ISTANBUL (Reuters) - Turkey on Tuesday rejected a European legal report calling its proposed constitutional changes a big setback for democracy, saying the experts who compiled it had become politicised and the report stained their prestige.
Ankara, stuck in a deepening row with the Netherlands over a ban on its ministers speaking at rallies there ahead of Turkey’s referendum on the changes, says the reforms are needed to guarantee stability in the NATO-member state of 80 million people.
The Venice Commission, a panel of legal experts at the Council of Europe, said on Friday the proposed changes, which will sharply boost the powers of President Tayyip Erdogan, represented a “dangerous step backwards” for democracy.
Erdogan’s opponents say the changes would push Turkey towards one-man rule and erode basic rights and freedoms.
“From the Turkish perspective, this completely political and subjective report has no esteem or value,” Justice Minister Bekir Bozdag wrote on Twitter.
“With this report, the Venice Commission has abandoned its objectivity and expertise, lost its impartiality, become politicised and stained its prestige,” he said.
The legislation enables the president to issue decrees, declare emergency rule, appoint ministers and state officials and dissolve parliament. The two largest opposition parties say it will remove checks and balances to Erdogan’s power.
“The Venice Commission has taken the side of ‘No’ in the referendum,” Bozdag said.

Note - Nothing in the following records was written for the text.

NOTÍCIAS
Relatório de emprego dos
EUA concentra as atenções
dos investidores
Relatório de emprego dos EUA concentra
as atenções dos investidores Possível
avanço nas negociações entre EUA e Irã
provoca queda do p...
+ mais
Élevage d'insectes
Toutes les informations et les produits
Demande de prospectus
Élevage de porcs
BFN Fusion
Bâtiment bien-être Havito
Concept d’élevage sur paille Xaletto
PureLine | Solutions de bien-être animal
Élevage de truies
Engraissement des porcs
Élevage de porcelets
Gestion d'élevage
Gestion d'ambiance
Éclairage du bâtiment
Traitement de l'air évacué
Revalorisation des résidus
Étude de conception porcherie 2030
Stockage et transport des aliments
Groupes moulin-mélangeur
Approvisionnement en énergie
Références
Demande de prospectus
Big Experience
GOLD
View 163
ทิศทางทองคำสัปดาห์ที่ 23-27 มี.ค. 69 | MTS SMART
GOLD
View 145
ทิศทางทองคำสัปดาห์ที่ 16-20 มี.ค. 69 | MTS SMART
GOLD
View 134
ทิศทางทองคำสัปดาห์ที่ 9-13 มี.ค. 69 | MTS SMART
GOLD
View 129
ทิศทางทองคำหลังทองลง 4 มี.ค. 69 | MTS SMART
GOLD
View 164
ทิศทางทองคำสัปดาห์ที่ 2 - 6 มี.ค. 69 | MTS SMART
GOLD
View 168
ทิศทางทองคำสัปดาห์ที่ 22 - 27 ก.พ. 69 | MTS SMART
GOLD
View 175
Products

He said that the report reflected the views of Turkish opposition parties and that the people would give their response to it by voting ‘Yes’ in the referendum.
The Commission said it had concerns about provisions allowing the new president to exercise executive power alone “with unsupervised authority to appoint and dismiss ministers.”

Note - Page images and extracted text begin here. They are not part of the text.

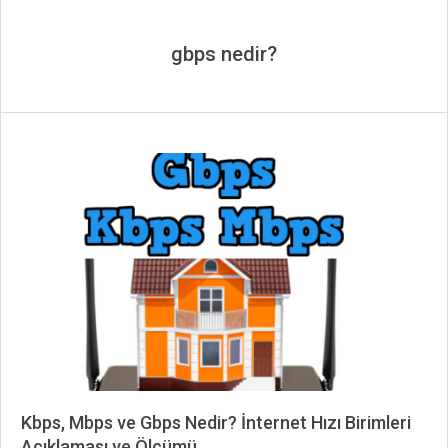
gbps nedir?
Kbps, Mbps ve Gbps Nedir? İnternet Hızı Birimleri
Açıklaması ve Ölçümü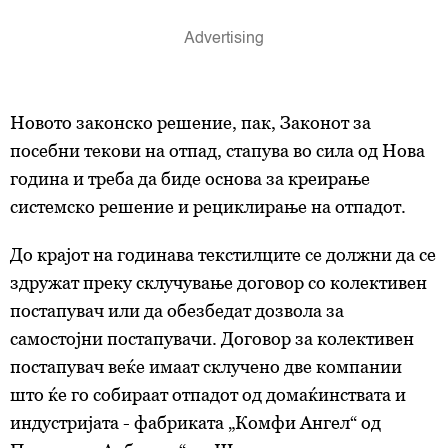
Новото законско решение, пак, Законот за
посебни текови на отпад, стапува во сила од Нова
година и треба да биде основа за креирање
системско решение и рециклирање на отпадот.
До крајот на годинава текстилците се должни да се
здружат преку склучување договор со колективен
постапувач или да обезбедат дозвола за
самостојни постапувачи. Договор за колективен
постапувач веќе имаат склучено две компании
што ќе го собираат отпадот од домаќинствата и
индустријата - фабриката „Комфи Ангел“ од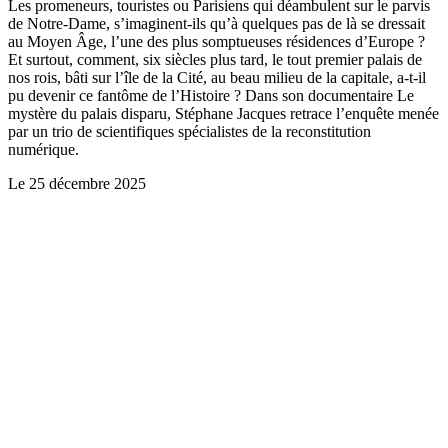
Les promeneurs, touristes ou Parisiens qui déambulent sur le parvis
de Notre-Dame, s’imaginent-ils qu’à quelques pas de là se dressait
au Moyen Âge, l’une des plus somptueuses résidences d’Europe ?
Et surtout, comment, six siècles plus tard, le tout premier palais de
nos rois, bâti sur l’île de la Cité, au beau milieu de la capitale, a-t-il
pu devenir ce fantôme de l’Histoire ? Dans son documentaire Le
mystère du palais disparu, Stéphane Jacques retrace l’enquête menée
par un trio de scientifiques spécialistes de la reconstitution
numérique.
Le
25 décembre 2025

It saw it as weakening the “already inadequate system of judicial oversight of the executive”.
Erdogan says political change is needed to tackle security threats ranging from Islamic State and Kurdish militant bombings to a coup attempt in July in which at least 240 people died.
The Council of Europe panel’s legal opinion has no binding power over Turkey, which joined the 47-nation body in 1950.